EU Enlargement Commissioner Gunter Verheugen has warned politicians of the candidate countries against abusing the issue of EU membership in their political campaigns. According to Mr. Verheugen, there is a tendency to identify the problems of economic transformation with those EU integration. He warned politicians not to abuse the ignorance of voters concerning EU membership. If this happens, Mr. Verheugen, it is nothing to do with the European Union.
Japan's Nomura Group, which claimed on Friday that the recent take-over of the stricken bank IPB was politically motivated is to receive its investments back from the state. The bank was placed under forced administration last week after reports that its reserves had fallen below minimum levels, and Nomura, which was the largest shareholder, refused to inject further funds. IPB is to be sold to another large Czech bank, Ceskoslovenska Obchodni Banka for a rumoured price of sixteen billion Czech Crowns, or roughly four hundred million dollars. According to a Czech National Bank spokesman, the state intends to refund Nomura the three billion Czech Crowns, or roughly seventy five million dollars, that it has invested in IPB.

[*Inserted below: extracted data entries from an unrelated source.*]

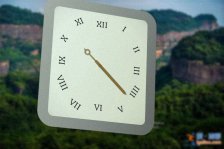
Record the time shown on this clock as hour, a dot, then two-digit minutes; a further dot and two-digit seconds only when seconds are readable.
10.22
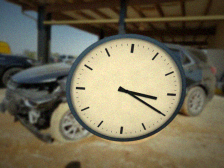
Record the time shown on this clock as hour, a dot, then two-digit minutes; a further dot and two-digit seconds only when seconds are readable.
3.20
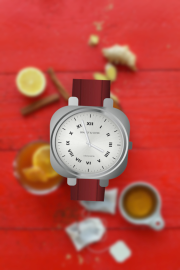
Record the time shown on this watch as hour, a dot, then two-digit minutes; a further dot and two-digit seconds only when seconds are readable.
3.57
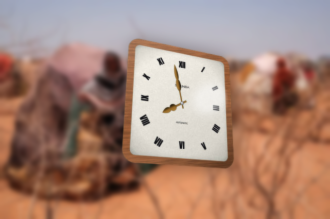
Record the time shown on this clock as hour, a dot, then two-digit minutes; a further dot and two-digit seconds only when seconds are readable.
7.58
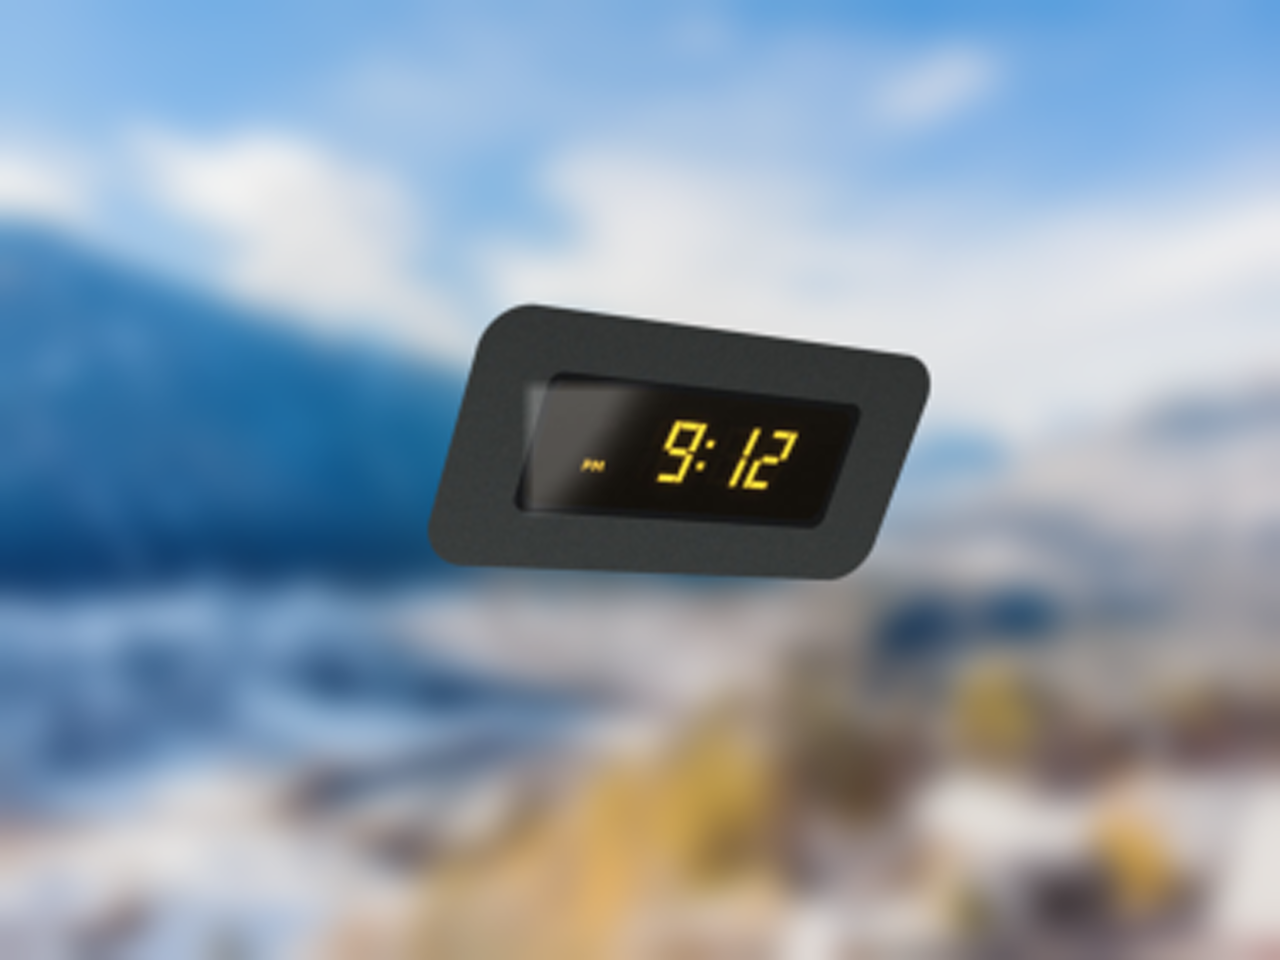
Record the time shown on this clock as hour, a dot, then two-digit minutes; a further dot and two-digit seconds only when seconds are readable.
9.12
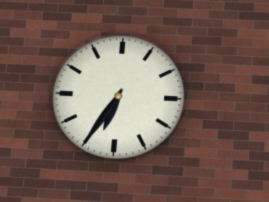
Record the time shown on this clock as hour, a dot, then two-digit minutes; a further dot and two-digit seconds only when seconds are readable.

According to Communist Party Deputy Chairman Miroslav Ransdorf, the party should not reject EU membership, but should instead join up with the communist parties of other member states once inside the EU, and then take it over from within. The first opportunity the Communist Party may get to implement this plan, says Mr. Ransdorf, could in 2004, when the next European Parliament elections are held, if the Czech Republic has joined the EU by that date. The advantages of EU membership, according to Mr. Ransdorf, are that left-wing parties would have a greater opportunity for co-operation, and that union rights could be strengthened.
The weather for Tuesday in the Czech Republic will continue cool with cloudy to overcast skies. Temperatures during the day should reach between fourteen and eighteen degrees. Temperatures during the night should be between five and nine degrees.
I'm Nick Carey, and that's the end of the news.